One of the great global challenges is the fight against climate change, one of the main effects of which is the intensification of extreme events, both droughts and floods. The management of information for decision-making and communication with society plays a decisive role in preventing and dealing with these events. With the aim of advancing modernization and efficiency in this field, the Centro de Investigación Mariña (CIM) of the Universidade de Vigo held this week at the Ourense campus the conference FLOODs 2022: Prevención, Resiliencia e Resposta fronte a Eventos Extremos. The event brought together universities and research centers with organizations from all Spanish river basins and administrations to analyze and advance tools and mechanisms to mitigate the impact of floods.

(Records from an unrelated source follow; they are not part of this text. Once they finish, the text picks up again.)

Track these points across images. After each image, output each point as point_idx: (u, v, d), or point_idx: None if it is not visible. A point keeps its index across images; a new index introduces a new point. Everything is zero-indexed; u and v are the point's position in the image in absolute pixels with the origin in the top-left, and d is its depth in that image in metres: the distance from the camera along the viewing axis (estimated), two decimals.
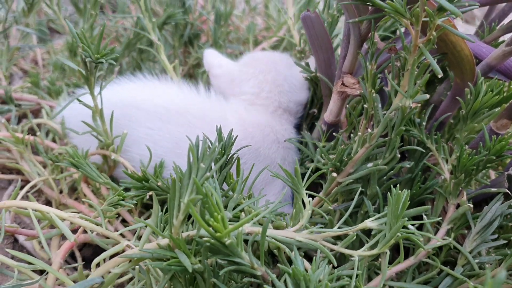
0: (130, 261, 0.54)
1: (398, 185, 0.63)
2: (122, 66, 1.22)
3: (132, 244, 0.54)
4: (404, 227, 0.58)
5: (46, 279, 0.66)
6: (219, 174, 0.68)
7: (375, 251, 0.56)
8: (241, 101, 0.93)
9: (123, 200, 0.63)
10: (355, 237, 0.56)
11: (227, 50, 1.30)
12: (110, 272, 0.54)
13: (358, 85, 0.75)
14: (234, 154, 0.67)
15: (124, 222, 0.86)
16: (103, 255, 0.54)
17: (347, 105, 0.84)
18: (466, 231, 0.71)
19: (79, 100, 0.78)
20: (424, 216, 0.72)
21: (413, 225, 0.71)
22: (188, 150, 0.49)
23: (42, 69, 1.35)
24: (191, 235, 0.54)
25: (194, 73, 1.28)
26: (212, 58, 0.98)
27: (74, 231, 0.75)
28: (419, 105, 0.65)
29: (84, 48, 0.72)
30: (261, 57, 0.98)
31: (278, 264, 0.53)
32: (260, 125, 0.88)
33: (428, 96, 0.64)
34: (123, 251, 0.57)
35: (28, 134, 0.95)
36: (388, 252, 0.57)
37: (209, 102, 0.90)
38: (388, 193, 0.55)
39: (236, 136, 0.68)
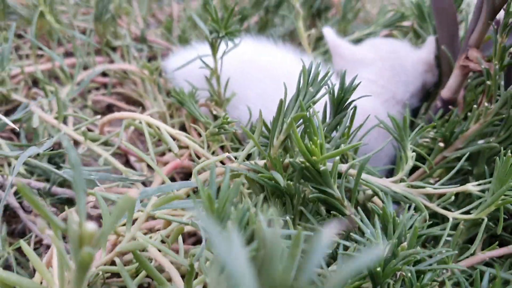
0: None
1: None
2: (249, 26, 1.26)
3: (232, 157, 0.57)
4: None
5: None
6: (332, 118, 0.69)
7: (472, 216, 0.54)
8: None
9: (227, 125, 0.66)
10: (452, 198, 0.54)
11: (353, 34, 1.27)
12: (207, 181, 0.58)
13: (484, 60, 0.72)
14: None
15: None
16: (204, 163, 0.57)
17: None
18: None
19: (201, 60, 0.81)
20: None
21: None
22: (300, 72, 0.51)
23: (177, 22, 1.44)
24: (288, 162, 0.55)
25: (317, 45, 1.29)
26: (337, 38, 0.97)
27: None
28: None
29: (211, 23, 0.74)
30: (381, 44, 0.96)
31: (370, 203, 0.53)
32: (365, 111, 0.80)
33: None
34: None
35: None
36: (486, 220, 0.54)
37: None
38: (496, 157, 0.53)
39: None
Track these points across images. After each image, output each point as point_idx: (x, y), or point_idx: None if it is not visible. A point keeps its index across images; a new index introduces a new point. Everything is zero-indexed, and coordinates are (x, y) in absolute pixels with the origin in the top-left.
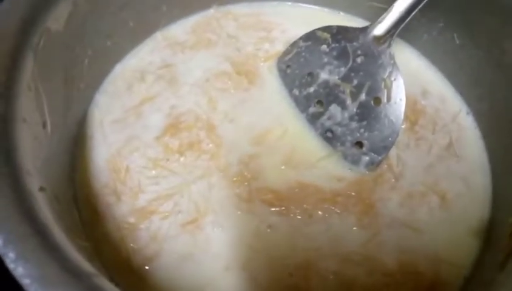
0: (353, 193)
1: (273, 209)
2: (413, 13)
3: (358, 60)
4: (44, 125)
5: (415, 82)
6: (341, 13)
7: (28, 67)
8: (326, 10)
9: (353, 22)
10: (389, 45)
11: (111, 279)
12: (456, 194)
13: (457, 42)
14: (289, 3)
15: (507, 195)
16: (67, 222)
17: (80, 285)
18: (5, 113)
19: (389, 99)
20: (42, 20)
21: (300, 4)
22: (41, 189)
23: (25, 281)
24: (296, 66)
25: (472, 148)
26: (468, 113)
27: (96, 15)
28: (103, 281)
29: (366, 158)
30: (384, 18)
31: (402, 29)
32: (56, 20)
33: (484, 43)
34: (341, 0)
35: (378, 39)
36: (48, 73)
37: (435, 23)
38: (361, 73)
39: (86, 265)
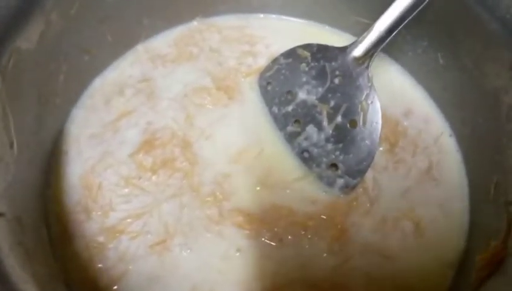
0: (325, 217)
1: (243, 232)
2: (393, 33)
3: (336, 81)
4: (11, 146)
5: (399, 101)
6: (327, 27)
7: None
8: (312, 23)
9: (339, 36)
10: (368, 66)
11: None
12: (431, 221)
13: (441, 62)
14: (275, 16)
15: (483, 224)
16: (30, 244)
17: None
18: None
19: (364, 122)
20: (11, 40)
21: (286, 17)
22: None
23: None
24: (277, 83)
25: (452, 173)
26: (450, 135)
27: (72, 31)
28: None
29: (341, 181)
30: (364, 38)
31: (387, 44)
32: (26, 39)
33: (467, 66)
34: (327, 14)
35: (357, 60)
36: (17, 92)
37: (420, 41)
38: (338, 94)
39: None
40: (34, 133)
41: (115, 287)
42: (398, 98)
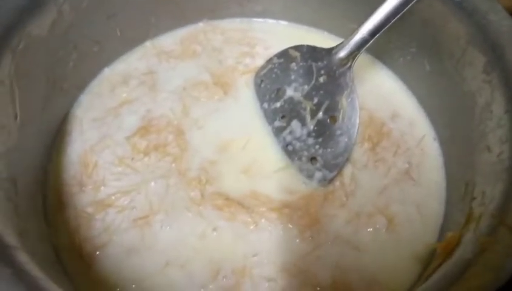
0: (301, 206)
1: (221, 213)
2: (375, 36)
3: (321, 79)
4: (15, 117)
5: (387, 104)
6: (326, 33)
7: (5, 65)
8: (312, 29)
9: (336, 41)
10: (350, 67)
11: (58, 259)
12: (405, 219)
13: (427, 68)
14: (276, 21)
15: (453, 222)
16: (21, 204)
17: None
18: None
19: (343, 118)
20: (22, 25)
21: (287, 23)
22: None
23: None
24: (269, 81)
25: (432, 175)
26: (434, 139)
27: (82, 23)
28: (20, 253)
29: (320, 174)
30: (349, 40)
31: (379, 51)
32: (38, 26)
33: (448, 70)
34: (326, 21)
35: (341, 60)
36: (26, 72)
37: (408, 48)
38: (321, 92)
39: (8, 239)
40: (40, 110)
41: (97, 253)
42: (386, 101)
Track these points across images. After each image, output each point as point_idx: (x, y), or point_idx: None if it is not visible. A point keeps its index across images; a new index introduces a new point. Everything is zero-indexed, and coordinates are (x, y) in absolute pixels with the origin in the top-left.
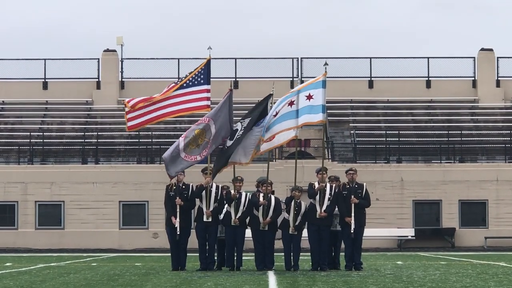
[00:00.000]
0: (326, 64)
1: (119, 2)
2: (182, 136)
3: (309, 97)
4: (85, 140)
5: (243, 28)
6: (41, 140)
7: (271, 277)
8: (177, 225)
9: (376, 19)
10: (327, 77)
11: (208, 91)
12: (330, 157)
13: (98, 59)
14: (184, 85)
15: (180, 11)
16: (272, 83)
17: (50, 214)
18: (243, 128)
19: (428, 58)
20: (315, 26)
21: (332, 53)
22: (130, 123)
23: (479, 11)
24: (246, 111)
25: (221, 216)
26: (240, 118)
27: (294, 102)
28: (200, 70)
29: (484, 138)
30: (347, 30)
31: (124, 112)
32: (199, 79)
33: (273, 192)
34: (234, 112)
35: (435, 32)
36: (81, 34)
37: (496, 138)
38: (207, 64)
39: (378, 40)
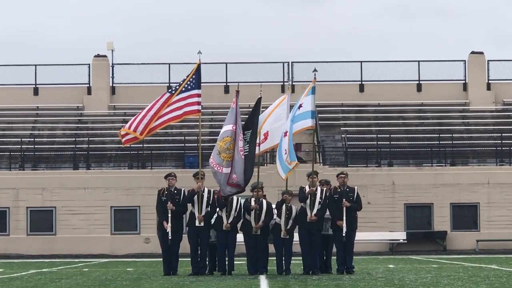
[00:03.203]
0: (315, 70)
1: (109, 8)
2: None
3: (300, 106)
4: (76, 146)
5: (234, 33)
6: (32, 146)
7: (263, 281)
8: (168, 230)
9: (366, 23)
10: (318, 81)
11: (198, 95)
12: (321, 161)
13: (89, 64)
14: (174, 91)
15: (171, 16)
16: (261, 87)
17: (41, 220)
18: (247, 143)
19: (418, 61)
20: (305, 31)
21: (322, 57)
22: (124, 139)
23: (469, 15)
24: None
25: (212, 221)
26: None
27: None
28: (192, 76)
29: (475, 141)
30: (337, 34)
31: (115, 118)
32: (190, 84)
33: (264, 197)
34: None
35: (425, 35)
36: (71, 40)
37: (487, 141)
38: (198, 69)
39: (369, 44)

The congress was organized by the Environmental Physics Laboratory Group, Ephyslab (CIM) with the support of the Miño-Sil Hydrographic Confederation and brought together more than 60 specialists. The congress, explained its coordinators, is based on the idea that, “given the impact that the intensification of floods can have on human and material losses, it is necessary to continuously develop modeling processes that allow forecasting the possibility of floods in advance, which will result in a better and more efficient protocol for action and mitigation”. This task, pointed Ephyslab, has an important scientific component linked to the development of efficient tools, together with a component of knowledge transfer to the entities responsible for taking preventive and/or palliative measures, such as the hydrographic confederations.
During the two days of the congress, the authorities responsible for most of the hydrographic basins of the peninsula, such as Augas de Galicia, presented the state of evolution of their respective warning systems, and a group of scientists from the Universidade de Vigo (Ephyslab), A Coruña and Politécnica de Catalunya (Institut Flumen) and from centers such as CEDEX, who showed the latest advances of the IBER; tool, a two-dimensional numerical water modeling program that has become a reference model in Spain and in many Latin American countries, being used by companies, public administrations and researchers for the evaluation and management of flood risk.
In addition, researchers from the CIM talked about the Midas early warning system developed by Ephyslab and the Miño-Sil Hydrographic Confederation in the framework of the RISC Miño-Limia Project, carried out an analysis of historical floods, addressed the application of artificial intelligence techniques to the prediction of flows in reservoirs and offered a multi-scale assessment of flood risk under climate projections. The Centro de Estudios y Experimentación de Obras Públicas also participated, presenting the experience of CEDEX in the hydrodynamic study of floods with the supercomputing tool Riber.